Exercise prompt: From the records below, transcribe only the lines running from the one with "2. Set environment" through the one with "g. Double click". Keep both of those end lines.
□ □ □ □ □ □ □
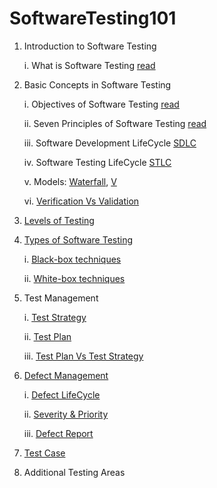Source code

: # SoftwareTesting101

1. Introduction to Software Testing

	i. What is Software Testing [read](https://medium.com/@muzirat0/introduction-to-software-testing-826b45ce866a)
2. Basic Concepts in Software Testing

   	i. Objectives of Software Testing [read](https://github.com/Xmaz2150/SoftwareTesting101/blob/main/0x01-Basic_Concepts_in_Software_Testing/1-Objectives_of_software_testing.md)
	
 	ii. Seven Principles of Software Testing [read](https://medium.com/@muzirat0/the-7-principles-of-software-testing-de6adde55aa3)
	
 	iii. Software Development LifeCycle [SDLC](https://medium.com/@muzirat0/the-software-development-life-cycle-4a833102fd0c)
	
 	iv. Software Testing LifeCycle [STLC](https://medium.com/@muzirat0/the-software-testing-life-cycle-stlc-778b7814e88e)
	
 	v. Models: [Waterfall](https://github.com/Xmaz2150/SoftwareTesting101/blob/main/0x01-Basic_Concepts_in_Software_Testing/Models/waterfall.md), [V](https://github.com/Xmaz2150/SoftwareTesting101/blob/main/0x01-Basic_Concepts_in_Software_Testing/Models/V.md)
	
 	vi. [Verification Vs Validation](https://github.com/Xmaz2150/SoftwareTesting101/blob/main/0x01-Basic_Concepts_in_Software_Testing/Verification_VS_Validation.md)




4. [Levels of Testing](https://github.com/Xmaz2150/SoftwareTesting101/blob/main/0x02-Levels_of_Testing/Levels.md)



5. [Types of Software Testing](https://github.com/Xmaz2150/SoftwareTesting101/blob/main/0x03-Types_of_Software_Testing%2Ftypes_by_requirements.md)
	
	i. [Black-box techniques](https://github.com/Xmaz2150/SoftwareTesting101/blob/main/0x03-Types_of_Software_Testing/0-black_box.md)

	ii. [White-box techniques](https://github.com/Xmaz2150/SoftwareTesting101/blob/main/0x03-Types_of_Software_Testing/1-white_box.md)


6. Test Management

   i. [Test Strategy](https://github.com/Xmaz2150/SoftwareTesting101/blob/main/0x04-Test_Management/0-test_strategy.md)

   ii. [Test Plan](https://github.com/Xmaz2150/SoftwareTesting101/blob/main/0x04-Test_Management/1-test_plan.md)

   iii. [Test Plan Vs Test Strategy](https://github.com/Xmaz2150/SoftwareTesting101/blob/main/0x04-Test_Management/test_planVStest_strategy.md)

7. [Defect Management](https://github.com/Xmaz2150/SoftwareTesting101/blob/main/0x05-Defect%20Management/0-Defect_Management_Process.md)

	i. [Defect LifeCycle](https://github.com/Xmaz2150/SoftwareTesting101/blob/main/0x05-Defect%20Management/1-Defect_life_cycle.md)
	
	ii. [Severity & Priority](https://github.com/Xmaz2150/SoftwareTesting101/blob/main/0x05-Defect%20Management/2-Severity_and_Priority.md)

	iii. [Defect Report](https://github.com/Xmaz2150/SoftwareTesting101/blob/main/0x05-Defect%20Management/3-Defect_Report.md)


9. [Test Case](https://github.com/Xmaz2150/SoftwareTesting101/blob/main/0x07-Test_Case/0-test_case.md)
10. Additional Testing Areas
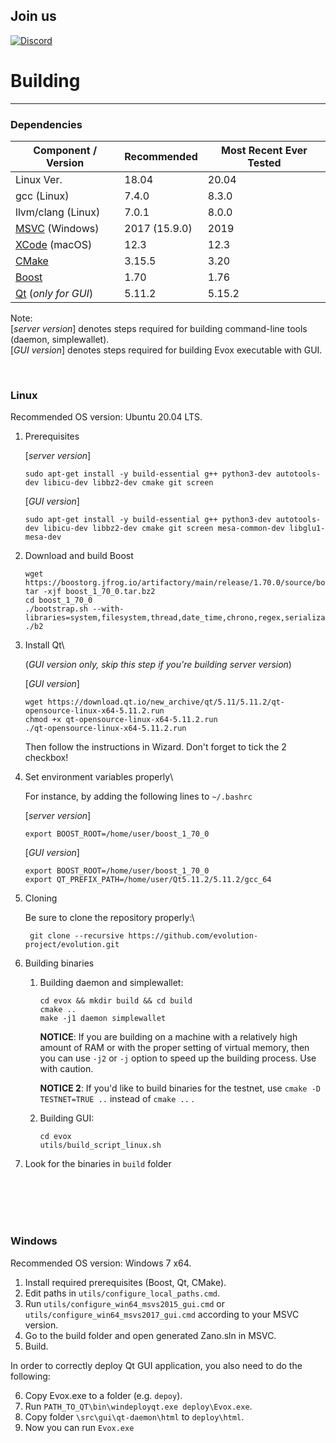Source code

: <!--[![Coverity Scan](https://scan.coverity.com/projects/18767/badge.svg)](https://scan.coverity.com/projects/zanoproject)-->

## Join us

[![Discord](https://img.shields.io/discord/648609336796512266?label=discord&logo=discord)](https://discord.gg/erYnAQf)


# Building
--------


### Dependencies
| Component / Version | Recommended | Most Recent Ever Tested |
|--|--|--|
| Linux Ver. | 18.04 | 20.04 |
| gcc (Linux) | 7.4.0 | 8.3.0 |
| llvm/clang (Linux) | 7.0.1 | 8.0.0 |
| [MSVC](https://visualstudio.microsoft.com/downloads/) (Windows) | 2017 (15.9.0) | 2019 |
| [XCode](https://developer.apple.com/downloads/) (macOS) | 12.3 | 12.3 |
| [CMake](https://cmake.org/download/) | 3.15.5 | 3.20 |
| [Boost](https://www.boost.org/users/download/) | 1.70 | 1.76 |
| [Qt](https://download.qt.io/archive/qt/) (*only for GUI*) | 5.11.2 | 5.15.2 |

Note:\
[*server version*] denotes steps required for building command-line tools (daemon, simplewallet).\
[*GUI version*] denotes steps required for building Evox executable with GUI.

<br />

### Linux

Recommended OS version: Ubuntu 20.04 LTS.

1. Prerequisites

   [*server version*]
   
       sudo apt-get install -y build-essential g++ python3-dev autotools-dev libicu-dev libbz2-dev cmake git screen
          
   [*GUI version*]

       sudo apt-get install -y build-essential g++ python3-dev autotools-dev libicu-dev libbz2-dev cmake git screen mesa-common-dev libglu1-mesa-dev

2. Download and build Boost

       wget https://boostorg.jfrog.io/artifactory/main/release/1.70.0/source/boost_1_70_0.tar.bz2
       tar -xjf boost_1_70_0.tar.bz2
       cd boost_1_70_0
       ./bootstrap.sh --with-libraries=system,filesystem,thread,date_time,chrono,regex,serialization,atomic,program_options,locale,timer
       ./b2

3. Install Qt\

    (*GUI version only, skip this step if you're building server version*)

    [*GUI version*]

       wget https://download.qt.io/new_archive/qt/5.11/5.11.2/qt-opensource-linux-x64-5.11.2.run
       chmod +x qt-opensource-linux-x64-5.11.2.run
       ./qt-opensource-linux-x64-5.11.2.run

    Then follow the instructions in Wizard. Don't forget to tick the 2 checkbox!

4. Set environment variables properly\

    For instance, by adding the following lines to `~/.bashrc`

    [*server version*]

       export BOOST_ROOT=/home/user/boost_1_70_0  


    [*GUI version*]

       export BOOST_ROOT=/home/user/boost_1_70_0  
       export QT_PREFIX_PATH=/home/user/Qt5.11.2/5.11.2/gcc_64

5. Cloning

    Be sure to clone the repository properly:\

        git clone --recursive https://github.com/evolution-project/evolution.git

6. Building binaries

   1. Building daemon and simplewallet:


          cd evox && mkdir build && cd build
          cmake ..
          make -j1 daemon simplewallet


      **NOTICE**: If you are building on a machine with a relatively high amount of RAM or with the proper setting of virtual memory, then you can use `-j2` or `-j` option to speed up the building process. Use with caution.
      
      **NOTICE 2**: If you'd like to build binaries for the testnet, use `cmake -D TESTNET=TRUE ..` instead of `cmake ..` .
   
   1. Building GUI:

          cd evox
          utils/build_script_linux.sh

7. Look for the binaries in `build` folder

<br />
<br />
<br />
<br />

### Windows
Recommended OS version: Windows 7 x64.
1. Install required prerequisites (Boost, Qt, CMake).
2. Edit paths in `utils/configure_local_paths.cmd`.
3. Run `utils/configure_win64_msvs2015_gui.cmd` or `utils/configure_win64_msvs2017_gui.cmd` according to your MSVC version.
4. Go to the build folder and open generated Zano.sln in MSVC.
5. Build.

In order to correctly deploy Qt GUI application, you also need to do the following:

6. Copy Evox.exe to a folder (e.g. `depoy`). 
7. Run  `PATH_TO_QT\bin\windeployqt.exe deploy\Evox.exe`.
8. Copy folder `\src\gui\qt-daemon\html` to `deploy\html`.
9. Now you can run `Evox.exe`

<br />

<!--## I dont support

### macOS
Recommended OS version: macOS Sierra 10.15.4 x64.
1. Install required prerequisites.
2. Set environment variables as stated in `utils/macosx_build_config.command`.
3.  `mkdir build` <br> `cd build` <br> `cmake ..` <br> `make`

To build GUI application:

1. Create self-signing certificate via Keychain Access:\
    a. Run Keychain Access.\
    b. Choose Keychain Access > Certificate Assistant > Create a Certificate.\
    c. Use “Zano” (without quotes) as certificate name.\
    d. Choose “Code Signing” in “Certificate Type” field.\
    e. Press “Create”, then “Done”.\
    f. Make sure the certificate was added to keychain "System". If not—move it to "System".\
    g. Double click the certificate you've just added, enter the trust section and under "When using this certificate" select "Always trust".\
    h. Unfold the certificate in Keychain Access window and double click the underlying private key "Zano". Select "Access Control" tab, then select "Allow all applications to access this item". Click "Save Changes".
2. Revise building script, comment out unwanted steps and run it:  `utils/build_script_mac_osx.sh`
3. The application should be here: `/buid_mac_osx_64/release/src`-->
□ □ □ □ □ □ □
Response to this task:
2. Set environment variables as stated in `utils/macosx_build_config.command`.
3.  `mkdir build` <br> `cd build` <br> `cmake ..` <br> `make`

To build GUI application:

1. Create self-signing certificate via Keychain Access:\
    a. Run Keychain Access.\
    b. Choose Keychain Access > Certificate Assistant > Create a Certificate.\
    c. Use “Zano” (without quotes) as certificate name.\
    d. Choose “Code Signing” in “Certificate Type” field.\
    e. Press “Create”, then “Done”.\
    f. Make sure the certificate was added to keychain "System". If not—move it to "System".\
    g. Double click the certificate you've just added, enter the trust section and under "When using this certificate" select "Always trust".\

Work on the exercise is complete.